Text segment:
-- Opening Marker --

High association with pain.
Conservative treatment typically focuses on using accommodating/ cushioning footwear.
Peek a boo sign
Clinician observes medial heel when looking at patient from the front. Indicates pes cavus.
Coleman Block test
Determines if the forefoot or hindfoot is influencing the arch.
Observe position of calcaneus in standing on flat surface and then standing with lateral calcaneus and mets on a one inch step
If calcaneal position changes from varus to normal with the block, deformity is flexibile. Orthotic should focus on forefoot. If no change, deformity is fixed. Orthotic should correct both forefoot and rearfoot.
Orthotics for pes cavus foot
Custom made are better than sham.
Goal: Shock absorption/ even distribution of pressure under the foot.
Are claw and hammer toes more common in pes planus or pes cavus?
Pes cavus
Which ankle condition is associated with decreased quality of life similar to end stage kidney disease, CHF, and cervical radiculopathy?
Ankle OA.
Outcome Measures for foot/ankle
PROMIS
VISA-A for Achilles tendinopathy
FAAM (Foot and Ankle Ability Measure)
LEFS
Have studies shown that rehab can affect foot posture?
No.
Studies do show a relationship between foot posture and injury patterns.
Arch Heigh Index
Dorsum height/ truncated foot length
1SD above mean = supinated posture. 1SD below mean = pronated posture.
Normal for arch heigh to decrease about 1 cm when going from NWB to 50% WB in standing.
Navicular drop test
In standing, patient’s foot is placed in subtalar neutral position. Measure height from floor to navicular. Then have patient relax their foot posture and measure again.
>10 mm difference is abnormal/ positive
Conflicting evidence re: association between navicular drop test and injury.
Heel raise standards
25 reps (+/- 13) Heel should get 10-12 cm from floor
Patients lacking subtalar inversion during heel raise assumed to have significant posterior tibialis weakness.
Reliability of ankle ROM measurement
Good for DF
Not so good for PF
Normal ankle DF PROM in supine
18 deg
Definition of hallux limitis
Passive hallux DF <40 deg
Position of talocrural joint during talar tilt test to bias different ligaments
PF: ATFL
DF: CFL
(test might not be sensitive enough to distinguish between ATFL and CFL injuries)
Position of talocrural joint for anterior drawer test
10-20 deg plantarflexion
Metrics of DF-ER test for high ankle sprain
Good sensitivity (71%) Moderate specificity (63%)
Metrics of squeeze test for high ankle sprain
Poor sensitivity (26%) High specificity (88%)
(Squeeze just above midpoint of calf)

-- Closing Marker --

Input data:
-- Opening Marker --

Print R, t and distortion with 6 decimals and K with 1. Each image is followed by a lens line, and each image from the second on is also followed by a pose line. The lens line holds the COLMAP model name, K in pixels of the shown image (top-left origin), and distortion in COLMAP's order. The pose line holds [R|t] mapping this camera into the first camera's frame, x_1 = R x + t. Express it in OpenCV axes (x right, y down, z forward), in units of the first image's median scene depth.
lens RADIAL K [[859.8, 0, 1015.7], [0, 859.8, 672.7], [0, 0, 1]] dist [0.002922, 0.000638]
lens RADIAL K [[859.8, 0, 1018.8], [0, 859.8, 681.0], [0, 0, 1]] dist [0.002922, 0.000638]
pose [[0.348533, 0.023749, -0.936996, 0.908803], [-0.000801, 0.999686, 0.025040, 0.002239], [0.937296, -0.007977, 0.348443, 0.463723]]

-- Closing Marker --
-- Opening Marker --

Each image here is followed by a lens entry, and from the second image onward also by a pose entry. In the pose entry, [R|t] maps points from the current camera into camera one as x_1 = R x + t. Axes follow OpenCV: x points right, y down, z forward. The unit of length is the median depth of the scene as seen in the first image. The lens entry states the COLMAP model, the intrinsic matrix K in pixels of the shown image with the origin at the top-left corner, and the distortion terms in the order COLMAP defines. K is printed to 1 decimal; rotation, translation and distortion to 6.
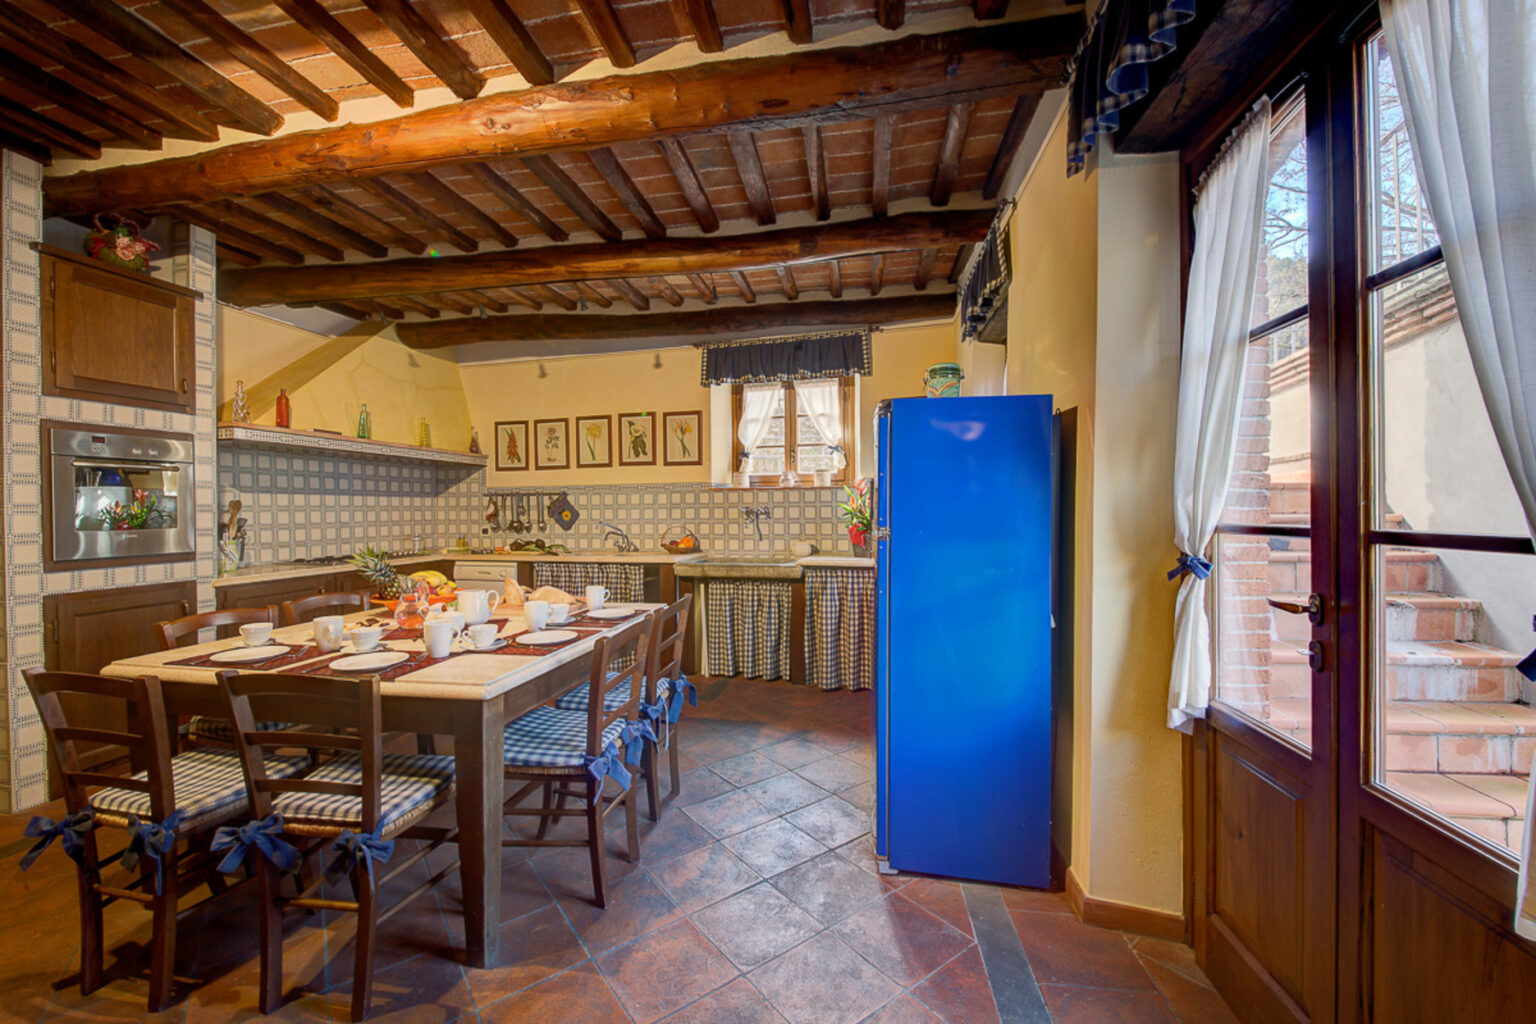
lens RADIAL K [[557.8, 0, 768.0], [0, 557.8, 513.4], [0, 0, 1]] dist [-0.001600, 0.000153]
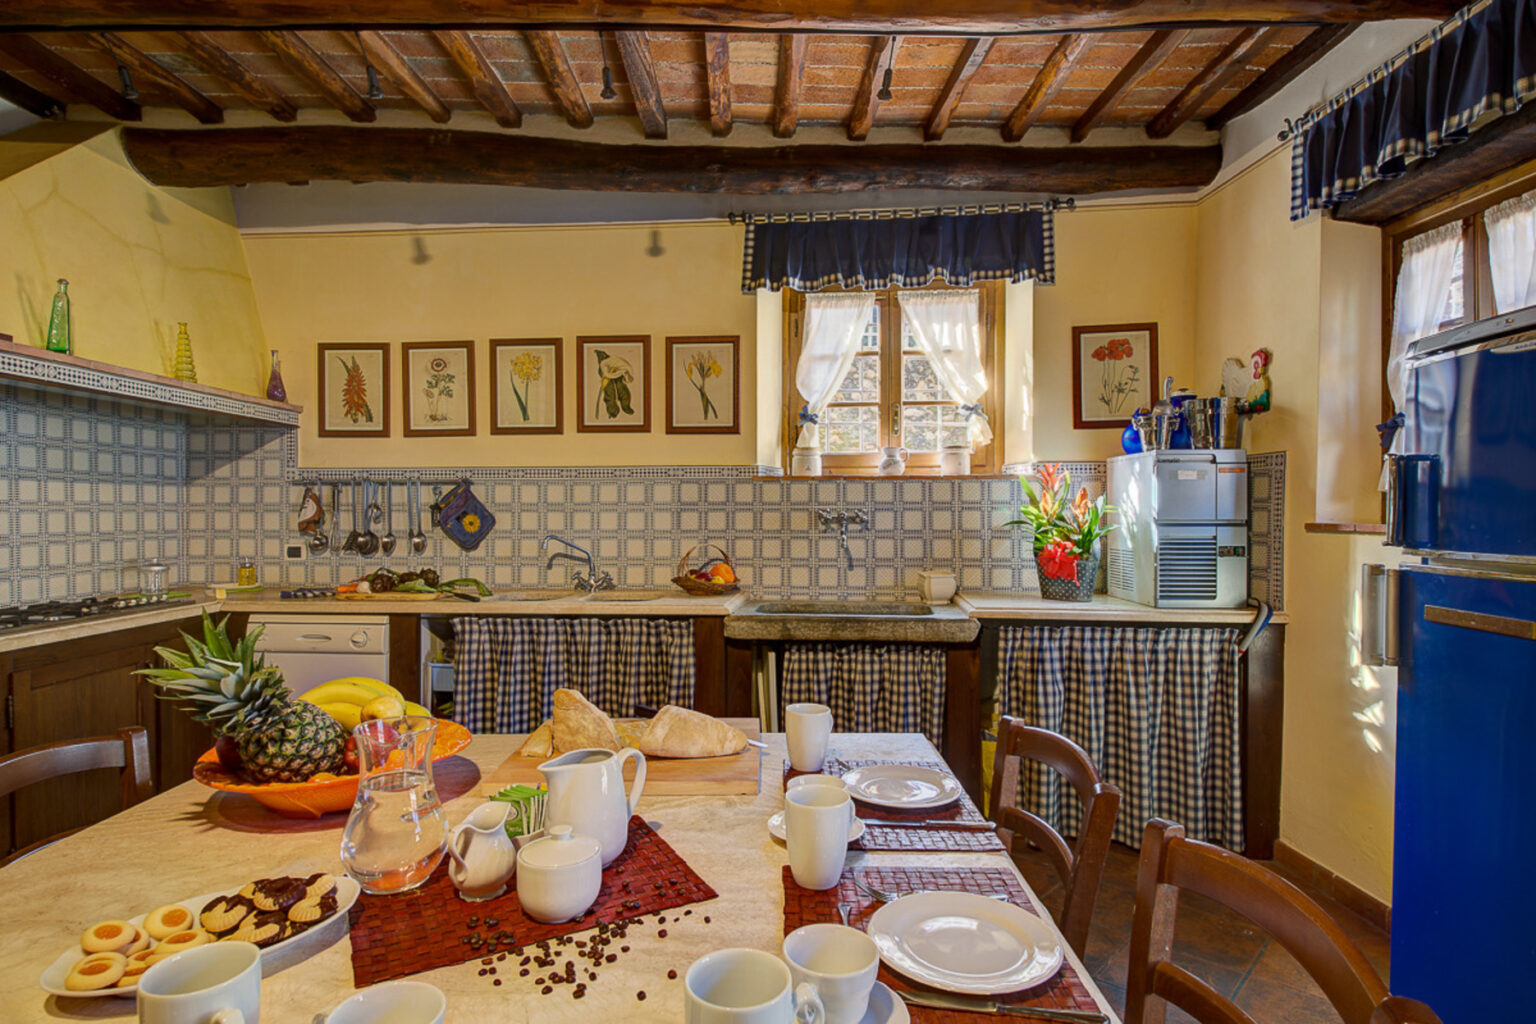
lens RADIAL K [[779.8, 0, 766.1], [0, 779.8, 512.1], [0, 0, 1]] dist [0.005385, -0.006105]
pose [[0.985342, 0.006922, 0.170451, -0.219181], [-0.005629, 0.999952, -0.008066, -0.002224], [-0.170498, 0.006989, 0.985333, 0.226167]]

-- Closing Marker --
-- Opening Marker --

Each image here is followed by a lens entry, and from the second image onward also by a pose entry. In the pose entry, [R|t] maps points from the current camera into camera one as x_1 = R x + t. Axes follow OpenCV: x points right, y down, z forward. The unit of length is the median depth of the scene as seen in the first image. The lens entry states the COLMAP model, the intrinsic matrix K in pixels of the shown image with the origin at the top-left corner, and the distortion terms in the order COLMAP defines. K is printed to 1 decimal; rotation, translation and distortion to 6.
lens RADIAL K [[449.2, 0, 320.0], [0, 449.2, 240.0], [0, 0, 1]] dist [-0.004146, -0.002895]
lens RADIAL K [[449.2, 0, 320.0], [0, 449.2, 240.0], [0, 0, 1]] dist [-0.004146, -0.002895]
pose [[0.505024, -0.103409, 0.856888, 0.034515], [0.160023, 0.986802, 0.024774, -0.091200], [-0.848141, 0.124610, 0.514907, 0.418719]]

-- Closing Marker --

Assigned task: Please extend the foot and ankle study notes, starting after their last line, the squeeze test entry.

Output for this task:
Metrics of syndesmosis ligament palpation for high ankle sprain
High sensitivity (92%) Poor specificity (29%)
Metrics of Thompson test
High sensitivity (96%) High specificity (93%)
Metrics of Achilles palpation for tendinopathy
Moderate sensitivity (64%) High specificity (81%)
Royal London Hospital test
\+: Decreased pain with palpation of Achilles when ankle is actively dorsiflexed. Moderate sensitiivty (54%) High specificity (86%) Good reliability
Arc sign
\+: Swollen region of Achilles moves along with tendon during active ankle DF/PF Moderate sensitivity (42%) High specificity (88%)
Metrics for Windlass test
Low sensitivity (33%) High specificity (99%)
Normal alignment of midtarsal joint on lateral XRay
S shaped.
Angles used to measure foot posture on XRay
Calcaneal pitch angle
1st met pitch angle
Bohler’s angle (<20 deg indicates calcaneal fx)
Fowler-Phillip and Chauveaux-Liet (indicate calcaneal impingement on Achilles)
Ultrasound to identify tendinopathy vs. inflammation
Dark (hypoechoic) regions within tendon indicate abnormal tendon structure
Fluid (dark) around the tendon indicates peritendinitis/ bursitis
Collagen appears bright (hyperechoic)
Normal foot posture throughout lifespan
Infants born with flat foot, develop normal footprint around age 12-13.
Wearing shoes during development of the foot may be associated with development of flexible flat foot deformity
Adult acquired flat foot deformity
Defined as unilateral deformity.
Most common cause is TPTD
Hallux valgus
Subluxation of first MTP, deviation >15 deg
Present in 23% of adults, 36% > 65 yo
>60% of patients have a family history
2-3x more common in females
Likely contributes to increased fall risk
Deformity will progress unless fixed surgically.
Mixed results following surgery. Evidence supports PT after surgery.